As if that’s not outrageous enough, the court took an almost glib attitude in this case, as if they weren’t debating a person’s very livelihood, as if they weren’t gambling with the foundation of our entire way of life. The court states:
“…it is indisputable that the removal of urban blight is a proper, and, indeed, constitutionally sanctioned, predicate for the exercise of the power of eminent domain. It has been deemed a ‘public use’ within the meaning of the State's takings clause….and is expressly recognized by the Constitution as a ground for condemnation. Article XVIII, § 1 of the State Constitution grants the Legislature the power to ‘provide in such manner, by such means and upon such terms and conditions as it may prescribe . . . for the clearance, replanning, reconstruction and rehabilitation of substandard and insanitary areas’…"

First of all, urban blight is not an “indisputable” reason to take away a person’s property, but even if it were, if guarding against blight is necessary for the “clearance, replanning, reconstruction and rehabilitation of substandard and insanitary areas”, that would fall under the state’s police power and thus it wouldn’t be a taking.

Either 1) the property can be put to better use if it serves a “public purpose”, or 2) it is dangerous to the health, morals and safety of the community and thus under the authority of the police power.

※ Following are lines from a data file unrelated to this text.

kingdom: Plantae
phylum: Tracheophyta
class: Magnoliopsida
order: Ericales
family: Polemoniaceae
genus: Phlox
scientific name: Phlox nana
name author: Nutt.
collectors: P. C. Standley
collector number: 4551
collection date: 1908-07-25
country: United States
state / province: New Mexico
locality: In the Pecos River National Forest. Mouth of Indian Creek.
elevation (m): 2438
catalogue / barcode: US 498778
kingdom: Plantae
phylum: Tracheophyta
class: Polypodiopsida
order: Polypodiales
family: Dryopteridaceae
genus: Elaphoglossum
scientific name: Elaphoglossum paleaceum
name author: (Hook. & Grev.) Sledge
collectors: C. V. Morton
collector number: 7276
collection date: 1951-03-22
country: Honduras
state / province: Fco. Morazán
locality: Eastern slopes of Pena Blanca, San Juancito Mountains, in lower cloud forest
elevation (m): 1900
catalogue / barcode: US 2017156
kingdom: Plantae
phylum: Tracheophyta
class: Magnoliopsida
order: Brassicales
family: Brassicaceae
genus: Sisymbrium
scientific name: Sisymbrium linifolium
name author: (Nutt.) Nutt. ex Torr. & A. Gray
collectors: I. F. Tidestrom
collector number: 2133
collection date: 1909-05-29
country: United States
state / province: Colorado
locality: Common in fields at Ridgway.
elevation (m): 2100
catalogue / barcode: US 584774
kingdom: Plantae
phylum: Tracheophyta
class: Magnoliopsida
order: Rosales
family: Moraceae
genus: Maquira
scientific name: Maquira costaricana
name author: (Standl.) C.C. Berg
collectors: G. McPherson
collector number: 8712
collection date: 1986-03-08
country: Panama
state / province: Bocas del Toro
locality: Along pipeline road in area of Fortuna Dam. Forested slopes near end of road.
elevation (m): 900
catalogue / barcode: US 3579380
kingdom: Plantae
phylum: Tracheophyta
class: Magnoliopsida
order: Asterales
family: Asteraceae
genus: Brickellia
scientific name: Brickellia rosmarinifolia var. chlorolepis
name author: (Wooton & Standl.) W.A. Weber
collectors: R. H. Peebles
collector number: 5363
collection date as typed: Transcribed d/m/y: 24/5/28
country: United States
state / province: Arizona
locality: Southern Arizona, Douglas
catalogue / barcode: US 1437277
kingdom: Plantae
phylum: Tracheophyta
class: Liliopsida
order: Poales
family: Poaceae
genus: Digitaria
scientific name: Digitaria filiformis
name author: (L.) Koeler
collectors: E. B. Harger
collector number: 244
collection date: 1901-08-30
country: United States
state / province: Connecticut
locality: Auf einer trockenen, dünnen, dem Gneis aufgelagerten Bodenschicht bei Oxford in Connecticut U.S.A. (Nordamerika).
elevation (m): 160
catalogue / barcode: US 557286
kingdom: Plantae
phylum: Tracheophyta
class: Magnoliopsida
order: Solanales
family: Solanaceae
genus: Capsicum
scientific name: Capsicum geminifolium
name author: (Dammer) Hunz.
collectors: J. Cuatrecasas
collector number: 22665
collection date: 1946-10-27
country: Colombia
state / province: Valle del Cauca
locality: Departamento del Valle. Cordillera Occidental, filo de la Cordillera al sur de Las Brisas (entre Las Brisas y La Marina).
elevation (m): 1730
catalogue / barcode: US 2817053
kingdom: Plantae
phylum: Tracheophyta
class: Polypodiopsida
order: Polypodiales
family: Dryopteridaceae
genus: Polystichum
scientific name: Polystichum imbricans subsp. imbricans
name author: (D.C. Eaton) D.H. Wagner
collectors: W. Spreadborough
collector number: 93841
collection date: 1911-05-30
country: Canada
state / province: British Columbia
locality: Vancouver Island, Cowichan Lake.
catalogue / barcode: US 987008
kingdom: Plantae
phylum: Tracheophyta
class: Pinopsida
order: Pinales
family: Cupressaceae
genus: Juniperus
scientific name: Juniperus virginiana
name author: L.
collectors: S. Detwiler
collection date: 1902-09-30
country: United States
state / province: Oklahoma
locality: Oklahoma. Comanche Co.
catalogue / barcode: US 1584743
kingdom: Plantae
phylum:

By trying to argue both fronts shows the state doesn’t really have a good reason to take the property and they are hoping nobody will notice if they build the strongest case possible by throwing the entire arsenal at it.

In what would be almost comical if it weren’t so serious, they undermine their own strategy:
“Petitioners, of course, maintain that the blocks at issue are not, in fact, blighted and that the allegedly mild dilapidation and inutility of the property cannot support a finding that it is substandard and insanitary within the meaning of article XVIII. They are doubtless correct that the conditions cited in support of the blight finding at issue do not begin to approach in severity the dire circumstances of urban slum dwelling described by the Muller court in 1936, and which prompted the adoption of article XVIII…”

So the Appellate Court basically says that they don’t consider the area blighted, and therefore not subject to condemnation, but they defer completely to the lower courts and the legislature:
“…judges may substitute their views as to the adequacy with which the public purpose of blight removal has been made out for that of the legislatively designated agencies; where, as here, "those bodies have made their finding, not corruptly or irrationally or baselessly, there is nothing for the courts to do about it, unless every act and decision of other departments of government is subject to revision by the courts’…”

It’s a sad day indeed when a court fails in its most basic duties of judicial review and instead punts on such an important issue. This ruling is a failure all the way around. And just to add insult to injury, the court recognizes it is continuing a tradition of dangerous precedent and opening the door to moral hazard but seeks to rationalize it away:
“There is no reason to suppose that serial condemnation litigation will now become the order of the day.”

Right. That’s what they said about the Kelo case and look how far we’ve fallen since.

When the New Jersey Nets have their home opener to kick off the 2011-2012 season, there will be plenty of celebration. Unfortunately, when the people dance, they will have their fellow citizens’ property rights under their feet. When our government fails to protect the basic liberties of the minority it has failed in its most basic duty. I for one will not be celebrating.